EXCERPT Block Start

Determining the reference range for bovine serum endotoxin activity: The KT assay effectively recovered endotoxin from serum samples over the range of concentrations tested. The coefficient of determination (r2) for the KT assay was 0.98441. Endotoxin was detected in 20% (10/50) of the serum samples obtained from healthy cattle. The median range of endotoxin activity detected in the serum of healthy cattle was 0.028 EU/ml (0.028−0.123 EU/ml).
Determination of serum-endotoxin activity using the PTSTM: Each of the three assays (the PTSTM, KT and KC) effectively recovered endotoxin from the serum of endotoxin-challenged calves at the each of the designated time points (0.5, 1.0, 12 and 24 hr). The rate of recovery by each of these tests was 100% (24/24), 95.8% (23/24) and 100% (24/24), respectively. The median range of endotoxin activity detected by each of the tests, PTSTM, KT and KC, was 0.395 (0.113–2.130), 0.255 (0.044–2.772) and 0.397 (0.074–2.009) EU/ml, respectively. As depicted in Fig. 2, results obtained from the PTSTM correlated well with those from the KT (r2=0.963, P<0.001) and KC (r2=0.982, P<0.001), respectively. Based on the results of the Friedman Test, the ability of the PTSTM to recover endotoxin from serum is not significantly different from that of either the KT or KC assay (P>0.05).

EXCERPT Block End
INFORMATION SHOWN Block Start

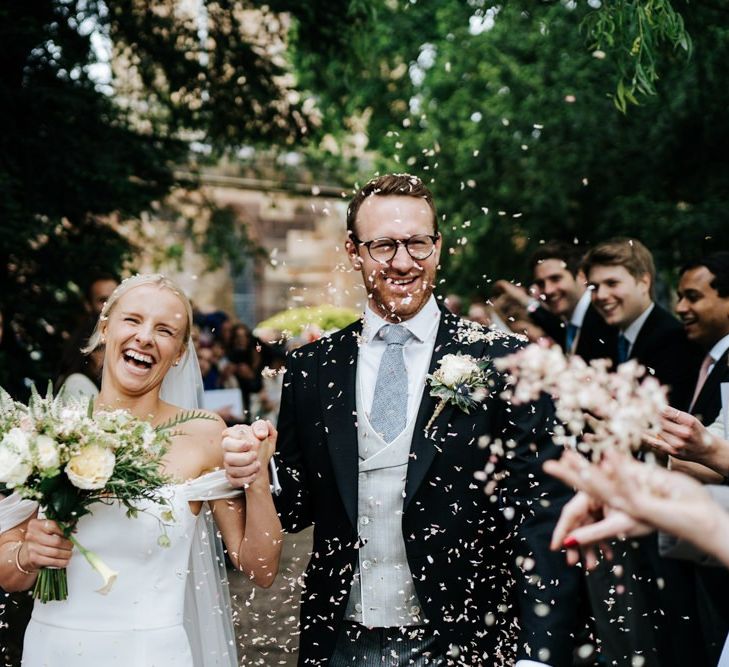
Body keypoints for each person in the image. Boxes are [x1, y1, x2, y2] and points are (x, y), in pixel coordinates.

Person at [223, 174, 581, 666]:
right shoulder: (312, 370)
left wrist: (537, 653)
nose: (403, 262)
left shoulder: (505, 360)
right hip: (340, 642)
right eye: (384, 245)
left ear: (438, 246)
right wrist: (256, 468)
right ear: (353, 251)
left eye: (417, 243)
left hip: (467, 639)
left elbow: (541, 513)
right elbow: (298, 506)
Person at [0, 274, 282, 666]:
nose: (145, 337)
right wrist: (28, 554)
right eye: (132, 320)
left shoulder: (204, 435)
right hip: (54, 650)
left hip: (152, 654)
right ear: (105, 328)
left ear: (181, 352)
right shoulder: (48, 429)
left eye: (165, 330)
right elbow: (7, 571)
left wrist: (257, 475)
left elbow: (261, 568)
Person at [496, 242, 617, 363]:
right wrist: (524, 300)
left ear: (581, 276)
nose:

INFORMATION SHOWN Block End

§ WORK TO COMPLETE:
**a.** Decide whether each statement agrees with the excerpt on serum endotoxin assays. Answer yes or no for each, and quote the deciding words of the excerpt. (i) Endotoxin was detected in one fifth of the serum samples from healthy cattle. (ii) The KT assay recovered endotoxin from every serum sample of the endotoxin-challenged calves. (iii) According to the Friedman Test, the PTSTM differed significantly from the KC assay in recovering endotoxin from serum.
**b.** Reproduce the part of the excerpt on serum endotoxin assays that starts at "Determining the reference" and ends at "EU/ml (0.028−0.123 EU/ml).".

§ RESULTS OF THE TASKS:
**a.**
(i) Yes: "Endotoxin was detected in 20% (10/50) of the serum samples obtained from healthy cattle."
(ii) No: "The rate of recovery by each of these tests was 100% (24/24), 95.8% (23/24) and 100% (24/24), respectively."
(iii) No: "the ability of the PTSTM to recover endotoxin from serum is not significantly different from that of either the KT or KC assay (P>0.05)."

**b.**
Determining the reference range for bovine serum endotoxin activity: The KT assay effectively recovered endotoxin from serum samples over the range of concentrations tested. The coefficient of determination (r2) for the KT assay was 0.98441. Endotoxin was detected in 20% (10/50) of the serum samples obtained from healthy cattle. The median range of endotoxin activity detected in the serum of healthy cattle was 0.028 EU/ml (0.028−0.123 EU/ml).